Drugie primo: jak słyszę o ludziach, którzy od urodzenia nie
widzą nic, a jedną z niewielu trudności, która zdaje się nie ułatwiać im
egzystencji jest to, że nie mogą sami usmażyć naleśnika (!) to chylę czoła w
pokłonie głębokim, bo mnie wyobraźnia podpowiada ciut więcej kłód pod nogami. Dowiaduję się, że nigdy nie widzieli swoich
dzieci ani wnuków (a mają je, a i owszem!), żyją zupełnie normalnie i mnie wtedy
całkiem naturalnie szczęka opada i zostaje gdzieś w kolanach. Niespecjalnie się
skarżą, bo im w życiu dobrze. Tak po prostu. I mnie raz jeszcze coś takiego
sprowadza na ziemię z mojej chmurki gdzie siedzę sobie i macham nóżką kminiąc
co by tu jeszcze chcieć… A potem mała lampka się w głowie zapala, że ja też mam
czasami życie takie po prostu, całkiem w porzo bożo, a czasem nawet takie z
fajerwerkami. Zdarza mi się czuć namacalnie żem rozpieszczana nawet: przez
ludzi, pogodę, świat, że czasami coś nade mną funduje mi taki majstersztyk
nieprzeciętny, że stoję jak osłupiała przez chwilę, a potem kącik ust sam się
uśmiecha i myślę sobie znów, że mam wszystko.

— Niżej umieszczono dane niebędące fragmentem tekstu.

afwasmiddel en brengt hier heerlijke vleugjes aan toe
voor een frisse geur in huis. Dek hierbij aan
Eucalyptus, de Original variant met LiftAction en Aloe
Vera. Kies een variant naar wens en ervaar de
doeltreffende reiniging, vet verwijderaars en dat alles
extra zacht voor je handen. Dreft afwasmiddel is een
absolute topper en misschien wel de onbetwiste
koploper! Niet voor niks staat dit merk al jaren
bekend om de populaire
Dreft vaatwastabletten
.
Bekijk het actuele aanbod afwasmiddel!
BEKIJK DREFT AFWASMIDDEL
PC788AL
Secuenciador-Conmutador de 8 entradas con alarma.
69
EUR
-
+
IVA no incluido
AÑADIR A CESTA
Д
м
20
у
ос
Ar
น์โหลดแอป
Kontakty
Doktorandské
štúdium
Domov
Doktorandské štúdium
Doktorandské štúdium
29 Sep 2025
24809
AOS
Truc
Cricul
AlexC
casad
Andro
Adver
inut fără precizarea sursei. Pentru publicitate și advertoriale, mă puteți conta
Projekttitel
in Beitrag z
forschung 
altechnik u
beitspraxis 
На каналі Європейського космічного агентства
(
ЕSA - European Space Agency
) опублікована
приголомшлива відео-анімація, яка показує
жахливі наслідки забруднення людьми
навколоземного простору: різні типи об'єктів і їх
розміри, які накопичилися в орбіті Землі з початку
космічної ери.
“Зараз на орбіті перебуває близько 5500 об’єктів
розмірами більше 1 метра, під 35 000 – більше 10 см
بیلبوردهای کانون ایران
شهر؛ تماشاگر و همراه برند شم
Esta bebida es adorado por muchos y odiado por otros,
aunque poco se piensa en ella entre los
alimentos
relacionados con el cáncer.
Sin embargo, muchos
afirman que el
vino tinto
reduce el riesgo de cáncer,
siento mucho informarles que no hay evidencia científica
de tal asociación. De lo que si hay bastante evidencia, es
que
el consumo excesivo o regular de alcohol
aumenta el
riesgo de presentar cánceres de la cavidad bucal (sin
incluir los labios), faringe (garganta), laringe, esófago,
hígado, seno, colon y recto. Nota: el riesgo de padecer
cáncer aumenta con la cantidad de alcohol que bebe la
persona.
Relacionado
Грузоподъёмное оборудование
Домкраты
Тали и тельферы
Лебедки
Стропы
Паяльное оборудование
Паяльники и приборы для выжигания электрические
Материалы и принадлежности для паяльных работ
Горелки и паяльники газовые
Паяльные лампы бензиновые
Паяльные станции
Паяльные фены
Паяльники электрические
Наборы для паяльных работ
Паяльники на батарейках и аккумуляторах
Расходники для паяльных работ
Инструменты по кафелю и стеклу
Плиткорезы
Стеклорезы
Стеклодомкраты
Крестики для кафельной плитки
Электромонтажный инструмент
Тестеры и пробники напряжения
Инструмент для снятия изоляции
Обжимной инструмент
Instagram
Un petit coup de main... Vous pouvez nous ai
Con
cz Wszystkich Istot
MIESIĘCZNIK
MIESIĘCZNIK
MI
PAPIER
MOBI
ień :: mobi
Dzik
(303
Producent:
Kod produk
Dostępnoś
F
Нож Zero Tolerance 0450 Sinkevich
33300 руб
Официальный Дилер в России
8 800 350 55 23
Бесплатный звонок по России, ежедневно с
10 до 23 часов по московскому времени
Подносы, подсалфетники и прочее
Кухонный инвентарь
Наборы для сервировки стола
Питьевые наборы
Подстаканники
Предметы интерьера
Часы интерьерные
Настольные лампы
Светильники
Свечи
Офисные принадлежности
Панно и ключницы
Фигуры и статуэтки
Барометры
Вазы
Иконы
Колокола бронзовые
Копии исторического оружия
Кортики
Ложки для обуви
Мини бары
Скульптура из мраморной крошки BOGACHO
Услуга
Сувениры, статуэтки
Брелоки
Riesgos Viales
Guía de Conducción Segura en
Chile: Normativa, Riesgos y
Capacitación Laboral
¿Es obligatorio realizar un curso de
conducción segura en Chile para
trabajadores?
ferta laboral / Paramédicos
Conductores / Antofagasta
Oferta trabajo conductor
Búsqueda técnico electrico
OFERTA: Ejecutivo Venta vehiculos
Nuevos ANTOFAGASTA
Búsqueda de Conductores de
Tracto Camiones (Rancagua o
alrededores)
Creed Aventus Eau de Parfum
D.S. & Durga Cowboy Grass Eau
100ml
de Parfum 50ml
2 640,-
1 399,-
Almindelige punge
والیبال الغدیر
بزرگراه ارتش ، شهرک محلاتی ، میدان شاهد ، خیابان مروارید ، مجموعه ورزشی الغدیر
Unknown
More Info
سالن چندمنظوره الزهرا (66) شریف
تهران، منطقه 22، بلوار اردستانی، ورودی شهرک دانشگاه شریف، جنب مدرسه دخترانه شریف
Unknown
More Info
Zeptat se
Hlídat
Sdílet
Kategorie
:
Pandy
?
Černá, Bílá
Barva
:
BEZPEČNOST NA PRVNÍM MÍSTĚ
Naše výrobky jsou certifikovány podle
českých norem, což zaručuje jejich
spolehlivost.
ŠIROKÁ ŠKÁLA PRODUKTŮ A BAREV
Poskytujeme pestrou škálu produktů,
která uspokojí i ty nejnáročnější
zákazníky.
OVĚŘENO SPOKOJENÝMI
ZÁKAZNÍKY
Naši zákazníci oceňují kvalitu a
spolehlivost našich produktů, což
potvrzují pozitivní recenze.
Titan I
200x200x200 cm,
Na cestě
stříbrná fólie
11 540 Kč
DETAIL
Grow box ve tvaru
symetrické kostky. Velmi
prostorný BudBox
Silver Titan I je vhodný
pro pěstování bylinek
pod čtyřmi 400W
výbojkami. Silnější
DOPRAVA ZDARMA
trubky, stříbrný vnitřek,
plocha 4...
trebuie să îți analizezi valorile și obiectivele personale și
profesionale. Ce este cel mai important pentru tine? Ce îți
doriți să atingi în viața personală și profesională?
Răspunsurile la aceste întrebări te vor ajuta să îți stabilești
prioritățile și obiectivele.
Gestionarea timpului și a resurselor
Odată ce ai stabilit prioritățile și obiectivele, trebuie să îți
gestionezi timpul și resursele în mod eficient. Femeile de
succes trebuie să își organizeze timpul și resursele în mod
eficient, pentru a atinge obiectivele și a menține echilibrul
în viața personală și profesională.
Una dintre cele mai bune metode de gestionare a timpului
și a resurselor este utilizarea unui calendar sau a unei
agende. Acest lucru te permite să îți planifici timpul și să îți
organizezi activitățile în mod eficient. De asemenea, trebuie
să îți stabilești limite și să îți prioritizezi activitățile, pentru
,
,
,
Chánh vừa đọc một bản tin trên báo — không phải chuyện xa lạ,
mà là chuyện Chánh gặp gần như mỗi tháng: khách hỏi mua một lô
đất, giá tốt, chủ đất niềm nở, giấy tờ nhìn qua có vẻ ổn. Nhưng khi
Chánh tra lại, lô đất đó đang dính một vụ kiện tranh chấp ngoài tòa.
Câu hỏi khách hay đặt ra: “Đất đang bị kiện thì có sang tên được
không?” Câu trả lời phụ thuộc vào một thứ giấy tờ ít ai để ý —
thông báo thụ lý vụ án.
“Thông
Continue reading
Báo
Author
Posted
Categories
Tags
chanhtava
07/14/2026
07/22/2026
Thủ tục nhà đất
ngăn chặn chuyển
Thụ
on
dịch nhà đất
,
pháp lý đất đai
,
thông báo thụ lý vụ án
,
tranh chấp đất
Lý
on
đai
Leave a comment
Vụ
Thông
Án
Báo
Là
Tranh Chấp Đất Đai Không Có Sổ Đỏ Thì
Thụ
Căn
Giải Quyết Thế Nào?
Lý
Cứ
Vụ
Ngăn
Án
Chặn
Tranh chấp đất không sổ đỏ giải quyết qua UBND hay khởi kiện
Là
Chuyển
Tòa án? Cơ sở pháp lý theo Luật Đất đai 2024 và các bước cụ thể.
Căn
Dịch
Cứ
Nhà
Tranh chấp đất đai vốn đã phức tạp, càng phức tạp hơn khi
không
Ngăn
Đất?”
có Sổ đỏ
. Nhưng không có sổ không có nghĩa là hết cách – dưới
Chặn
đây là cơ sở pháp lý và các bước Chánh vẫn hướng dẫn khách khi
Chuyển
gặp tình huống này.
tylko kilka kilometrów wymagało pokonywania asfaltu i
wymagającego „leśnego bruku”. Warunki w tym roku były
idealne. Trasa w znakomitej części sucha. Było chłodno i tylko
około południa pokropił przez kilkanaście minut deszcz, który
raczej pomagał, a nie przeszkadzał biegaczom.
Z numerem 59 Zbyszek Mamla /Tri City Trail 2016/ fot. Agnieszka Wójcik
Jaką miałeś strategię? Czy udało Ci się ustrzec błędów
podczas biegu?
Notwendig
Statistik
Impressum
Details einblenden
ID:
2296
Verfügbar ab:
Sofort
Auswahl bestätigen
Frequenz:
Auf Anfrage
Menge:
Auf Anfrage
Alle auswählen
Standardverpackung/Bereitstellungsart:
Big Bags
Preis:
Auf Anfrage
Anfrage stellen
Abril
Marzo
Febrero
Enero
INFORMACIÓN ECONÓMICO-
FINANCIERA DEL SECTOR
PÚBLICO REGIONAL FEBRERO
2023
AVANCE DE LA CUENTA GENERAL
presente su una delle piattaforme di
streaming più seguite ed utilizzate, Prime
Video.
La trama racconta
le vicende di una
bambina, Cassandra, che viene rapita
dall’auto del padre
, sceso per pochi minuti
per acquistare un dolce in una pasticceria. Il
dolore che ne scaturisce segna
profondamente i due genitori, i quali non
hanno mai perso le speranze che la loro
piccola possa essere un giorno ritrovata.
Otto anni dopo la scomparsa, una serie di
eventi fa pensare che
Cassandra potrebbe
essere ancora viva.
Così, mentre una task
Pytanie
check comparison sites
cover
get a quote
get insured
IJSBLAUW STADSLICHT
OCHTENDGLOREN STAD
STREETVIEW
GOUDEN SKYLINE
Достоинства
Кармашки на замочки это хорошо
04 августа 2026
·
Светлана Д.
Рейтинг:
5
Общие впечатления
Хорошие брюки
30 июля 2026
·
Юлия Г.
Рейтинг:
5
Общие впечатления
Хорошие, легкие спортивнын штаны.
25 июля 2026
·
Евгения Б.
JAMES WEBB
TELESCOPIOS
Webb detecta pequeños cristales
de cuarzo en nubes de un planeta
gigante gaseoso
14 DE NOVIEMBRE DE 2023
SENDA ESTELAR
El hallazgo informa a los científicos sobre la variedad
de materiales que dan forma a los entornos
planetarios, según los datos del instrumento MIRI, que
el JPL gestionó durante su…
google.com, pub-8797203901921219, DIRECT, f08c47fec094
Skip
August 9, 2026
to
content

Żal mi za to ludzi wiecznie skiśniętych, z miną na kwintę,
naburmuszonych od świtu do nocy. To się nie wyspali, to ich głowa boli
(nieprzerwanie od miesięcy), to znów korek był na mieście i tak fatalnie
wpłynął na ich samopoczucie (po raz setny z rzędu). Wybaczcie, ale nie chce mi
się słuchać tych lamentów i utyskiwań na cały świat za to, że nie dopasował
się, sypnął śniegiem w grudniu i przygrzał słońcem w lipcu.
Ta rozbieżność skali problemów mnie wprawia w zadumę. Jak
ktoś patrzy na braki, to znajdzie ich na pęczki, toż ideałów na tym świecie
nie odnotowano przez wieki całe. Jakie szanse, że pojawi się akurat dziś i
olśni swoją perfekcyjnością niczym morska latarnia? Z całym szacunkiem… żadna! Ale
docenić to, co mam, bo jest tego na pęczki, to już sztuka aspirująca do
arcydzieła.
Mam jakieś takie poczucie, że jak mi źle z czymś to patrzę
co nie hula, nawet dam sobie chwilkę małą na zlokalizowanie co konkretnie, pobiadolić
mogę ze dwie minuty, a potem podnoszę moje cztery litery i do roboty. Co potem?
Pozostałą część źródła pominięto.